Document source

#####

4. Les défis humains du CDAO
Derrière les algorithmes, il y a toujours des humains. Et c’est souvent là que les choses se jouent :
- Convaincre les métiers : expliquer que l’IA n’est pas une boîte noire qui les remplace, mais un outil qui les aide.
Mes recommandations : « Partez des irritants quotidiens des métiers : démontrez concrètement comment un cas d’usage IA leur fait gagner du temps ou réduit un risque. Rien n’est plus convaincant qu’une petite victoire visible. »
- Former et acculturer : accompagner les collaborateurs dans la compréhension des enjeux.
Mes recommandations : « Évitez le jargon. Privilégiez des formats courts et interactifs (quiz, ateliers, démonstrateurs) dans le but de créer une culture commune et rassurante. »

#####

Matériel
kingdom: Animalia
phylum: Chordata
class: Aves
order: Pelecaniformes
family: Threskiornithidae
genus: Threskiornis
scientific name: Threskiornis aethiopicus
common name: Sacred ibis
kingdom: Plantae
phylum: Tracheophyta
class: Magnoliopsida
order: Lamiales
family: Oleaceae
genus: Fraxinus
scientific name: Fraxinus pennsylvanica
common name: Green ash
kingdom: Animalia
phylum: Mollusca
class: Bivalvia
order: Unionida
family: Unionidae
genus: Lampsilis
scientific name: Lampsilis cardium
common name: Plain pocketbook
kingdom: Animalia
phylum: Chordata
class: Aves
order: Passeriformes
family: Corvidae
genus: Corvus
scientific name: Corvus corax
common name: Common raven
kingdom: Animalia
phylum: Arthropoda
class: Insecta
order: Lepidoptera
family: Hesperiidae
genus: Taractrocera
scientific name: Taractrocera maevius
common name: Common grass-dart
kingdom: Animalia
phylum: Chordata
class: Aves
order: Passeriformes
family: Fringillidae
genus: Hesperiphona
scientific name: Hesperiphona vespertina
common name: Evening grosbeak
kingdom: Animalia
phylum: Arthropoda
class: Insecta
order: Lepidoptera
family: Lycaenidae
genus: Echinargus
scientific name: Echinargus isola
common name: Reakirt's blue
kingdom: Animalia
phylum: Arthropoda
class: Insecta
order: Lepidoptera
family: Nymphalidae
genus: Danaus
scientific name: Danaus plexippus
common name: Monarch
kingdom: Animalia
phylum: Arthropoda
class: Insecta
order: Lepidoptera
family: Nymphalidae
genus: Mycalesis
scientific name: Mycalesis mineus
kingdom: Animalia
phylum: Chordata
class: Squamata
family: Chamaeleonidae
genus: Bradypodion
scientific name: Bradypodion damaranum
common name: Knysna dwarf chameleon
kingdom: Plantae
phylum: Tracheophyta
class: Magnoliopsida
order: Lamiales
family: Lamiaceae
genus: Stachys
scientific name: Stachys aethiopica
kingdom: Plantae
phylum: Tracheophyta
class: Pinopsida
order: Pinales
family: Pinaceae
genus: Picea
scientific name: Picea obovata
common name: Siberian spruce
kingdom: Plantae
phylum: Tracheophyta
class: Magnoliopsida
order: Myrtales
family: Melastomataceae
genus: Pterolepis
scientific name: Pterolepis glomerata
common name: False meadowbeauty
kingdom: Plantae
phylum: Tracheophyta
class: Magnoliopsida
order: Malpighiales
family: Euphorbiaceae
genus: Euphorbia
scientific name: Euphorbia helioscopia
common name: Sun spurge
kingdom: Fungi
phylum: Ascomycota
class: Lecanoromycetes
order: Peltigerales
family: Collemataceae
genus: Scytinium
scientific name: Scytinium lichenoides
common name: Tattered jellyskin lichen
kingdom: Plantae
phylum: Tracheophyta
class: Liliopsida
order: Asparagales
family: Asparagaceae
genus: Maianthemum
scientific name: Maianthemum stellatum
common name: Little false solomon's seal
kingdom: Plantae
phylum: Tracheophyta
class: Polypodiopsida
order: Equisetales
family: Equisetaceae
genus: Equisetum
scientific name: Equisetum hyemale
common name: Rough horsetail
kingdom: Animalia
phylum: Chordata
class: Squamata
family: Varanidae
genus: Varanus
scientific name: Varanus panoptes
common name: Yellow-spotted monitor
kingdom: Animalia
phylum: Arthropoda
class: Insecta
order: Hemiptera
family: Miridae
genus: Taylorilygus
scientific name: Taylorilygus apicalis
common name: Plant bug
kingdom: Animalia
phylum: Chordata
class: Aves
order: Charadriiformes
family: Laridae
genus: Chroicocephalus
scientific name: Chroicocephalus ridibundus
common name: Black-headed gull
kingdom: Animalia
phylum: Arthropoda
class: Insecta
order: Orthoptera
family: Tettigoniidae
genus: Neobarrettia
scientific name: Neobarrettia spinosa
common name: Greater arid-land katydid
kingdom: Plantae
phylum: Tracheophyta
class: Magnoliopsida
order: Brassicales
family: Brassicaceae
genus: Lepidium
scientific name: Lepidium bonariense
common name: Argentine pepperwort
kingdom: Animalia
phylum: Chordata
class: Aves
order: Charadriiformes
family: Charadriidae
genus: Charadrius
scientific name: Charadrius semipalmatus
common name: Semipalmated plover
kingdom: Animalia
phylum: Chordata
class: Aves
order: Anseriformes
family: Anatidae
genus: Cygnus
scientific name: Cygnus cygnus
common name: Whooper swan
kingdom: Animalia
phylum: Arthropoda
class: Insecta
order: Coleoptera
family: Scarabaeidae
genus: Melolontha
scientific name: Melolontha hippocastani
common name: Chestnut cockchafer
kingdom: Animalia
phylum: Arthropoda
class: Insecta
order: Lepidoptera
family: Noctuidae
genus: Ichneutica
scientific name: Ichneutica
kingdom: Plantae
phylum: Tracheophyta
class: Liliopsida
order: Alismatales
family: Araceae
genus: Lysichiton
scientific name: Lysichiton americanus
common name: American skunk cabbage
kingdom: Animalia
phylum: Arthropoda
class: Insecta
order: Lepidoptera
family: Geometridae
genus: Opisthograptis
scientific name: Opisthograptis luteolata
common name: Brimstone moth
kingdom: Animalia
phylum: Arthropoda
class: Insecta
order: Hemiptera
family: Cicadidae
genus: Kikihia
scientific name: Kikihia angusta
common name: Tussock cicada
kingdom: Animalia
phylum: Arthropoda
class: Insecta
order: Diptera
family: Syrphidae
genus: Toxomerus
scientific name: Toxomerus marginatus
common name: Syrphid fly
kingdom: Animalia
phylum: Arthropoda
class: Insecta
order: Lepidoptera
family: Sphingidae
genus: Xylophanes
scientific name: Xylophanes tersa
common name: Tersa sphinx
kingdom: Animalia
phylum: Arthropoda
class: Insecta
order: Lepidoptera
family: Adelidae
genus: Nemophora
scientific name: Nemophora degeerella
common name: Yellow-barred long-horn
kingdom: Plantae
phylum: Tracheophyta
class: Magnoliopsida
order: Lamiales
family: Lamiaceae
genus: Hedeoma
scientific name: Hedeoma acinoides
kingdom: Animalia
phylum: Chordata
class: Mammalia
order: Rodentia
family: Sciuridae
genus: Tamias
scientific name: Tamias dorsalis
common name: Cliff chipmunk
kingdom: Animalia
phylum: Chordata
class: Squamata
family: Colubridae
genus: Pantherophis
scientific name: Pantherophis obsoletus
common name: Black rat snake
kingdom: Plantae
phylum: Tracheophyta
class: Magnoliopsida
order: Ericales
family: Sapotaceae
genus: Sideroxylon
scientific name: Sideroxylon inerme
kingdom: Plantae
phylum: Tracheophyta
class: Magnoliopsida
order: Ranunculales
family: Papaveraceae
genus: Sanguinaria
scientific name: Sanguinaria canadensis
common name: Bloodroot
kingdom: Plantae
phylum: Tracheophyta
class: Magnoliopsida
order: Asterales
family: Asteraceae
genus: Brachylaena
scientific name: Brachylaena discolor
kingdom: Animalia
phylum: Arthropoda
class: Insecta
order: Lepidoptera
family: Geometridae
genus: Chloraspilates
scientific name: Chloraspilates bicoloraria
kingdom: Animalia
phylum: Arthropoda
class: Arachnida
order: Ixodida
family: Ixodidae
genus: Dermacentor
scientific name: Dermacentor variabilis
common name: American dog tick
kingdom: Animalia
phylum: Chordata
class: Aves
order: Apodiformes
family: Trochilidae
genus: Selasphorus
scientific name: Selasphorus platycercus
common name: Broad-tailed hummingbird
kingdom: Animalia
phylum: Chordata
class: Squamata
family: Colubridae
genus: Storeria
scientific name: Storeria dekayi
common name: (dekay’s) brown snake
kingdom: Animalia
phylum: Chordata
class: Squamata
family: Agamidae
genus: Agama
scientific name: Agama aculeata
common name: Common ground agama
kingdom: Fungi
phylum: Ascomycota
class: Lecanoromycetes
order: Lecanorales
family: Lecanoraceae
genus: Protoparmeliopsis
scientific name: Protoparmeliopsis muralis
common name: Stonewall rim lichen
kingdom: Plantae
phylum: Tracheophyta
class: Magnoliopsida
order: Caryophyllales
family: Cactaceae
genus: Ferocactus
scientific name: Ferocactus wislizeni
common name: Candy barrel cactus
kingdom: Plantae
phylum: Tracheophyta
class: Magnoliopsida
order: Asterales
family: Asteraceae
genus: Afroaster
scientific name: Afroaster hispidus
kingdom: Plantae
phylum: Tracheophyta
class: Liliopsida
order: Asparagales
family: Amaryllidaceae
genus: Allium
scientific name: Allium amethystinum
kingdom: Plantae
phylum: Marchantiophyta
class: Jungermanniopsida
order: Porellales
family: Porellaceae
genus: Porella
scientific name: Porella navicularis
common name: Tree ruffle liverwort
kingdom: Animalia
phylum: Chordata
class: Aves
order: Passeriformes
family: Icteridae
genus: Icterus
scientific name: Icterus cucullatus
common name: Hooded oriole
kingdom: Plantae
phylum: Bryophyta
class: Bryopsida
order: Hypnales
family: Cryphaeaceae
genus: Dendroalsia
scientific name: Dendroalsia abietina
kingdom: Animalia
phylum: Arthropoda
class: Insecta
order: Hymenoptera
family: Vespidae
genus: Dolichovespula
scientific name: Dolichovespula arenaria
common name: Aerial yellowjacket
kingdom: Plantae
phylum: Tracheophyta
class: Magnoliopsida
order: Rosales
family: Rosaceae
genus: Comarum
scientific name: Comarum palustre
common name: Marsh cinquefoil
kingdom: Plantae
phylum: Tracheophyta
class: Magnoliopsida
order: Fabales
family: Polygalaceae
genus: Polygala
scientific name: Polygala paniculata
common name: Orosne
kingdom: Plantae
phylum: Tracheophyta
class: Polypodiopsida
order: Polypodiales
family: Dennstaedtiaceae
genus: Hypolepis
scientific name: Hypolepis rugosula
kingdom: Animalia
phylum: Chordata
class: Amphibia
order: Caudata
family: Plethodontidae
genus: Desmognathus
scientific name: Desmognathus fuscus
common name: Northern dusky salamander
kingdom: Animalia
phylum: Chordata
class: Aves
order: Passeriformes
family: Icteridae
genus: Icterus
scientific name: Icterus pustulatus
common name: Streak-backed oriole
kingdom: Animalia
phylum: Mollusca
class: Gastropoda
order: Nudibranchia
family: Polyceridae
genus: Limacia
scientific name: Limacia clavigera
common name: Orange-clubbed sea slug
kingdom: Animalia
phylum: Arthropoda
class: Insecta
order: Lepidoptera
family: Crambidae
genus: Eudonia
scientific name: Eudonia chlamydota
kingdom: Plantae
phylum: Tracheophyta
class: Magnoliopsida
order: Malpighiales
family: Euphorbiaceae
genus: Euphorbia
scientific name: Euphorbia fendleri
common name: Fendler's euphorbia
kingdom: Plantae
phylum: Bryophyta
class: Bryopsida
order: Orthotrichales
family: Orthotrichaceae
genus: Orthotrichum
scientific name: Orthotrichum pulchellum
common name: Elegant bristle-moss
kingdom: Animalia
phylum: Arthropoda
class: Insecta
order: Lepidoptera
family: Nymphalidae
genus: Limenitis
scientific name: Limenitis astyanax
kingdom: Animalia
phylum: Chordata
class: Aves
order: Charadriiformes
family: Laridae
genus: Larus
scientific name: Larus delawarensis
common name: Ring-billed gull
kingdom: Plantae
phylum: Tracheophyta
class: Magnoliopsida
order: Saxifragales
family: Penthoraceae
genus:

#####

Liste des consignes
1) Réécrivez la partie du listing qui va de son début jusqu'à la ligne contenant « common name: Green ash », incluse, en remplaçant « scientific name » par « nom scientifique » sans rien modifier d'autre.
2) Rédigez la suite du texte sur les défis humains du CDAO, à partir de sa dernière phrase.

Résultats finaux
1)
kingdom: Animalia
phylum: Chordata
class: Aves
order: Pelecaniformes
family: Threskiornithidae
genus: Threskiornis
nom scientifique: Threskiornis aethiopicus
common name: Sacred ibis
kingdom: Plantae
phylum: Tracheophyta
class: Magnoliopsida
order: Lamiales
family: Oleaceae
genus: Fraxinus
nom scientifique: Fraxinus pennsylvanica
common name: Green ash

2)
- Attirer et retenir les talents : les profils data et IA sont rares, et la fidélité se construit plus par le sens et la vision que par la rémunération.
Mes recommandations : « Offrez-leur de l’impact : laissez vos talents présenter leurs projets au COMEX, impliquer les métiers dès le début, et créer des parcours de carrière visibles. L’appartenance naît de la reconnaissance. »
- Gérer les tensions internes : arbitrer entre innovation rapide et contraintes réglementaires, entre agilité et sécurité.
Mes recommandations : « Positionnez-vous comme médiateur : instaurez des “zones pilotes” où l’innovation est encouragée, tout en gardant un cadre de gouvernance clair. Cela permet d’expérimenter sans effrayer les risk managers. »
“Le rôle d’un CDAO n’est pas de construire les modèles. C’est d’assurer que tout le monde ait confiance dans ce qu’on fait, des clients jusqu’au COMEX. ”
5. Et demain ?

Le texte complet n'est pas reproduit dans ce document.